He vomited on the floor.

  • Euripides: You... I like you. Who brought you here?
  • Kassandra: I brought myself. I'm on the trail of a woman who fled Sparta a long time ago.
  • Aristophanes: Fled? Why?
  • Kassandra: She lost two children. She had no choice.
  • Aristophanes: She fled to heal her broken heart. Euripides, write her into a play.
  • Euripides: I've heard Spartan mothers go to a sanctuary in Argolis to beg Asklepios for his divine pity. I should know—it's my home.
  • Kassandra: After what she went through, I'm not sure she'd trust priests.
  • Euripides: Then she sought my friend Hippokrates. He's a physician, best of the best. He still keeps his office in Argos. If she went to him for help, there's no doubt he'd have given it.
  • Aristophanes: I love getting drunk and singing. Come back if you want to sing with me.
  • Kassandra: I'll think about it.

The two moved to another part of the room.

  • Kassandra: Hippokrates in Argos... Here I come.

She found Sophokles once more, still hiding away from the main room.

  • Sophokles: How's Euripides? Drunk, I hope.

(If players choose "Euripides can't see straight.")

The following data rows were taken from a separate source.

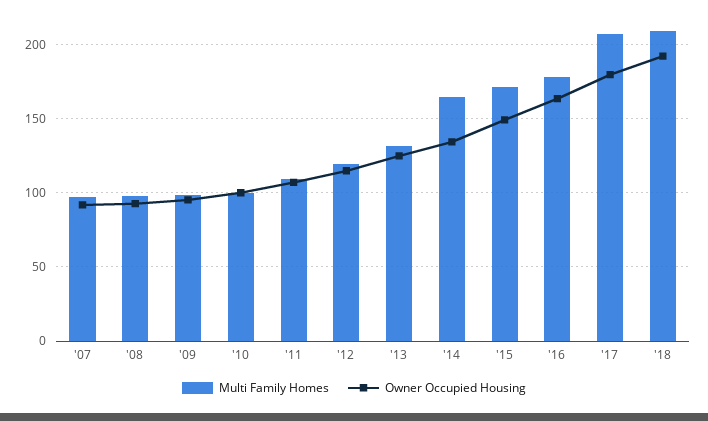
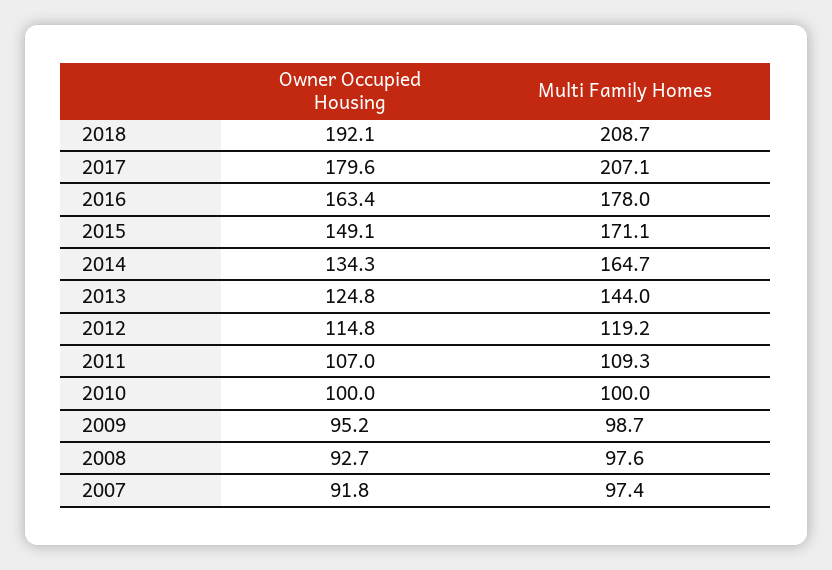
  {
    "Multi Family Homes": {
      "'07": 97.4,
      "'08": 97.6,
      "'09": 98.7,
      "'10": 100,
      "'11": 109.3,
      "'12": 119.2,
-     "'13": 130,
+     "'13": 144,
      "'14": 164.7,
      "'15": 171.1,
      "'16": 178,
      "'17": 207.1,
      "'18": 208.7
    },
    "Owner Occupied Housing": {
      "'07": 91.8,
      "'08": 92.7,
      "'09": 95.2,
      "'10": 100,
      "'11": 107,
      "'12": 114.8,
      "'13": 124.8,
      "'14": 134.3,
      "'15": 149.1,
      "'16": 163.4,
      "'17": 179.6,
      "'18": 192.1
    }
  }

  • Kassandra: You can stop hiding in here. Euripides won't notice you coming out—he won't notice anything.
  • Sophokles: Hiding?! Heed this: war has come to Athens. First they take our homes, then they take our heads. I intend to be found with at least my dignity intact. Or what's left of it, anyway. If you see Perikles, tell him I said thank you for another colorful evening.

Outcome

Kassandra obtained information about her mother's whereabouts, then she visited the physician Hippokrates in Argolis at some point.